▸ JEU DE DONNÉES
----------
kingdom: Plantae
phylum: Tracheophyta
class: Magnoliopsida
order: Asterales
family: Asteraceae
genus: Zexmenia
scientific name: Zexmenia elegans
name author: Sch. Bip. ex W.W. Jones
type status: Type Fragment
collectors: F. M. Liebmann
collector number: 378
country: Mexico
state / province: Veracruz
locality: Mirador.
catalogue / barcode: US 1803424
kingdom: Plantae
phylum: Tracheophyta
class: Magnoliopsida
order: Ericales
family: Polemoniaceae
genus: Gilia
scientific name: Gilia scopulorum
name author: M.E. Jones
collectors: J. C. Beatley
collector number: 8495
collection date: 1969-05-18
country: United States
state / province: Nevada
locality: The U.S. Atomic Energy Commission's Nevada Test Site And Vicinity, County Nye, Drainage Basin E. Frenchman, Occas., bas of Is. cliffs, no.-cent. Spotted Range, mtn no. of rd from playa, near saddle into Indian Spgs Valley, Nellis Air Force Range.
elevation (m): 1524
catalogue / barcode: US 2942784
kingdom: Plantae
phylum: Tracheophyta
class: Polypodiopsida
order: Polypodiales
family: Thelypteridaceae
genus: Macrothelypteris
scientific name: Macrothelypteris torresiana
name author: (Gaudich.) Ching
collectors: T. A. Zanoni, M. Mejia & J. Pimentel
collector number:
----------
▸ CONSIGNE ÉCRITE
Peux-tu transformer les lignes de toutes les fiches ci-dessus en une liste numérotée, sans les lignes vides ?

▸ RÉPONSE ÉCRITE
1. kingdom: Plantae
2. phylum: Tracheophyta
3. class: Magnoliopsida
4. order: Asterales
5. family: Asteraceae
6. genus: Zexmenia
7. scientific name: Zexmenia elegans
8. name author: Sch. Bip. ex W.W. Jones
9. type status: Type Fragment
10. collectors: F. M. Liebmann
11. collector number: 378
12. country: Mexico
13. state / province: Veracruz
14. locality: Mirador.
15. catalogue / barcode: US 1803424
16. kingdom: Plantae
17. phylum: Tracheophyta
18. class: Magnoliopsida
19. order: Ericales
20. family: Polemoniaceae
21. genus: Gilia
22. scientific name: Gilia scopulorum
23. name author: M.E. Jones
24. collectors: J. C. Beatley
25. collector number: 8495
26. collection date: 1969-05-18
27. country: United States
28. state / province: Nevada
29. locality: The U.S. Atomic Energy Commission's Nevada Test Site And Vicinity, County Nye, Drainage Basin E. Frenchman, Occas., bas of Is. cliffs, no.-cent. Spotted Range, mtn no. of rd from playa, near saddle into Indian Spgs Valley, Nellis Air Force Range.
30. elevation (m): 1524
31. catalogue / barcode: US 2942784
32. kingdom: Plantae
33. phylum: Tracheophyta
34. class: Polypodiopsida
35. order: Polypodiales
36. family: Thelypteridaceae
37. genus: Macrothelypteris
38. scientific name: Macrothelypteris torresiana
39. name author: (Gaudich.) Ching
40. collectors: T. A. Zanoni, M. Mejia & J. Pimentel
41. collector number:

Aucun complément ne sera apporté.